# [Study questions]
• A. In the summary on chain-of-thought explainability, which two quantitative measures did the evaluation use?
• B. Decide whether each statement agrees with the summary on chain-of-thought explainability, answering yes or no and quoting the words that decide it: (i) The pipeline in the study depends on extensive human intervention. (ii) Chain-of-thought explanations often fail to improve output quality. (iii) The qualitative evaluation included interviews about explanation utility.
• C. Extend the summary on chain-of-thought explainability past its final sentence.

(Text block Opens)

🤖 AI Summary
This work challenges the practical value of chain-of-thought (CoT) reasoning for human-centered explainability in multi-LLM collaborative agent pipelines. Contrary to the prevailing paradigm equating CoT with “explainability” by default, the study designs a perception-task-guided agentic pipeline requiring minimal human intervention. It employs mixed-method evaluation—quantitative (task success rate, reasoning consistency) and qualitative (user cognitive tracing, explanation utility interviews)—to empirically demonstrate, for the first time, that CoT frequently produces “explanations without explanatory power”: they neither improve output quality nor enhance user understanding or goal attainment. The core contribution is twofold: (1) a critical challenge to the dominant assumption that CoT inherently confers explainability; and (2) the proposal of a novel evaluation framework centered on *goal achievement* and *user action support*, shifting explainable AI from formalistic justification toward outcome-oriented efficacy.

(Text block Closes)
(Dataset entries Opens)

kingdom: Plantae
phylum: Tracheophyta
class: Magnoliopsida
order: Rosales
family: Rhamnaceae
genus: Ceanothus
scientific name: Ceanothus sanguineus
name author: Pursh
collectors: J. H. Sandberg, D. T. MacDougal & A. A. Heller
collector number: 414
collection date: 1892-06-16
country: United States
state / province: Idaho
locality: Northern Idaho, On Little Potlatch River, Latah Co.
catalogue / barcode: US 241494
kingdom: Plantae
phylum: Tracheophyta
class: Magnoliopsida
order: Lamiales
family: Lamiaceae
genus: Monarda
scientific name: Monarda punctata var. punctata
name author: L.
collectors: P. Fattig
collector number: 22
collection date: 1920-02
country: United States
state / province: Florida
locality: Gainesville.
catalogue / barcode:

(Dataset entries Closes)

# [Answers by item number]
• A. Task success rate and reasoning consistency.

• B.
(i) No: "requiring minimal human intervention"
(ii) Yes: "they neither improve output quality nor enhance user understanding or goal attainment"
(iii) Yes: "explanation utility interviews"

• C.
📝 Abstract
Agentic pipelines present novel challenges and opportunities for human-centered explainability. The HCXAI community is still grappling with how best to make the inner workings of LLMs transparent in actionable ways. Agentic pipelines consist of multiple LLMs working in cooperation with minimal human control. In this research paper, we present early findings from an agentic pipeline implementation of a perceptive task guidance system. Through quantitative and qualitative analysis, we analyze how Chain-of-Thought (CoT) reasoning, a common vehicle for explainability in LLMs, operates within agentic pipelines. We demonstrate that CoT reasoning alone does not lead to better outputs, nor does it offer explainability, as it tends to produce explanations without explainability, in that they do not improve the ability of end users to better understand systems or achieve their goals.